Santa Maria was the first island to be discovered by the Portuguese in 1427. The islands were settled during the 15th and 16th century by colonists from Portugal and Flanders who introduced cattle, maize and vines. During the 20th century they have benefited from their use as stations for transatlantic cable companies, meteorological observatories and military air bases. Once a brave new world of pioneer communities, the Azores are now an autonomous region of Portugal and an exotic region of the European Union, where life remains refreshingly civil and unhurried.

The islands of the Azores are spread 650 km (400 miles) apart and fall into three distinct groups.

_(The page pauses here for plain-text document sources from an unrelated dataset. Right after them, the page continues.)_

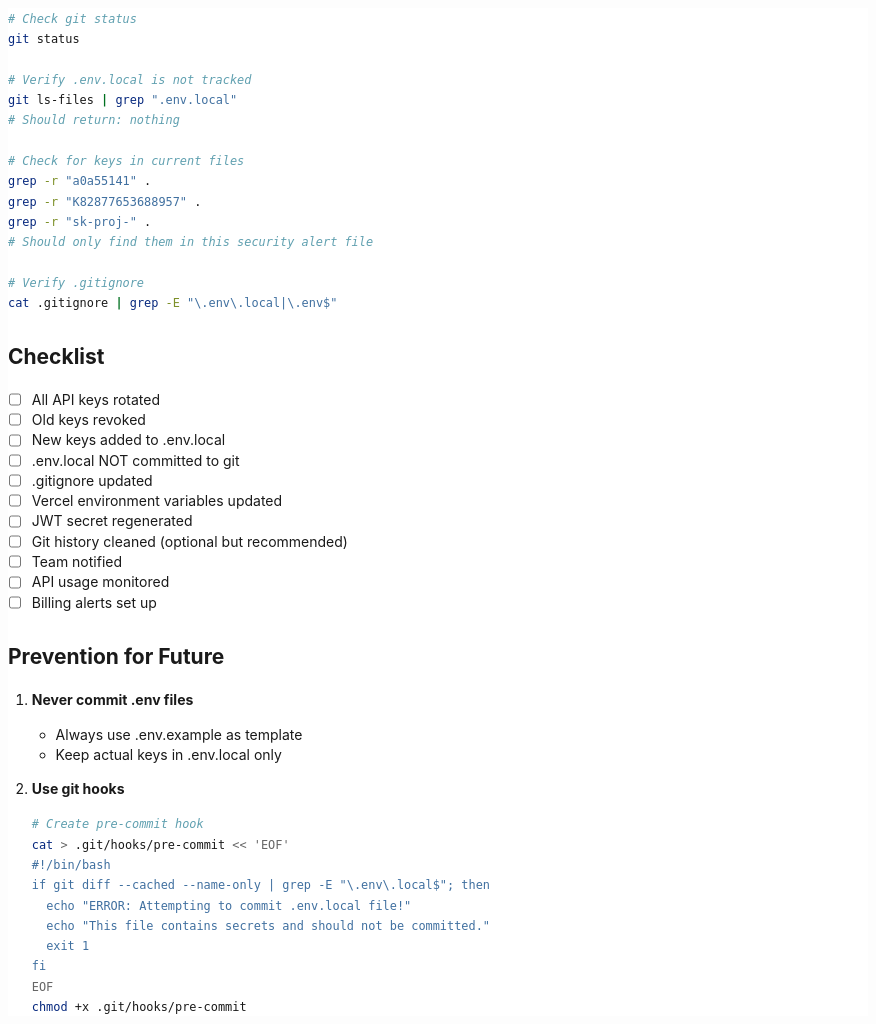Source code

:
 ```bash
# Check git status
git status

# Verify .env.local is not tracked
git ls-files | grep ".env.local"
# Should return: nothing

# Check for keys in current files
grep -r "a0a55141" .
grep -r "K82877653688957" .
grep -r "sk-proj-" .
# Should only find them in this security alert file

# Verify .gitignore
cat .gitignore | grep -E "\.env\.local|\.env$"
```

## Checklist

- [ ] All API keys rotated
- [ ] Old keys revoked
- [ ] New keys added to .env.local
- [ ] .env.local NOT committed to git
- [ ] .gitignore updated
- [ ] Vercel environment variables updated
- [ ] JWT secret regenerated
- [ ] Git history cleaned (optional but recommended)
- [ ] Team notified
- [ ] API usage monitored
- [ ] Billing alerts set up

## Prevention for Future

1. **Never commit .env files**
   - Always use .env.example as template
   - Keep actual keys in .env.local only

2. **Use git hooks**
   ```bash
   # Create pre-commit hook
   cat > .git/hooks/pre-commit << 'EOF'
   #!/bin/bash
   if git diff --cached --name-only | grep -E "\.env\.local$"; then
     echo "ERROR: Attempting to commit .env.local file!"
     echo "This file contains secrets and should not be committed."
     exit 1
   fi
   EOF
   chmod +x .git/hooks/pre-commit
   ```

In the east lie Santa Maria (CU1) and São Miguel (CU2), the largest island and home to the regional capital, Ponta Delgada. The main towns in the central group are Horta (CU7) and Faial, a popular stopping point for boats crossing the Atlantic, and Angra do Heroismo on Terceira (CU3), a busy cosmopolitan city. From here visitors can travel to the other islands of São Jorge (CU5), Graciosa (CU4) and Pico (CU6), the last dominated by a towering volcanic peak 2350 m (7700 ft) high. Further west lie the remote weather-beaten islands of Flores (CU8) and Corvo (CU9).

... sao miguel island = iota nr eu003 ...
With its historic maritime capital, rich green fields and dramatic volcanic scenery, this 'ilha verde' (green island) provides a rewarding introduction to the Azores. The largest and most populated of the'Lagoa do Fogo' archipelago's nine main islands, São Miguel is 65 km (40 miles) long and originally two separate islands. The capital, Ponta Delgada, is a good base from which to make day tours of the rugged coast or visit the volcanic crater lakes and steaming thermal springs in the interior of the island.

... hr qth is furnas...
To the east of the island, the spa resort of Furnas is the perfect place to admire the geothermal activity taking place below the surface of the Azores. Scattered around the town are the 'Caldeira das Furnas' where visitors will see the steaming geysers and hot bubbling springs that provide the therapeutic mud and mineral water used for the spa's treatments.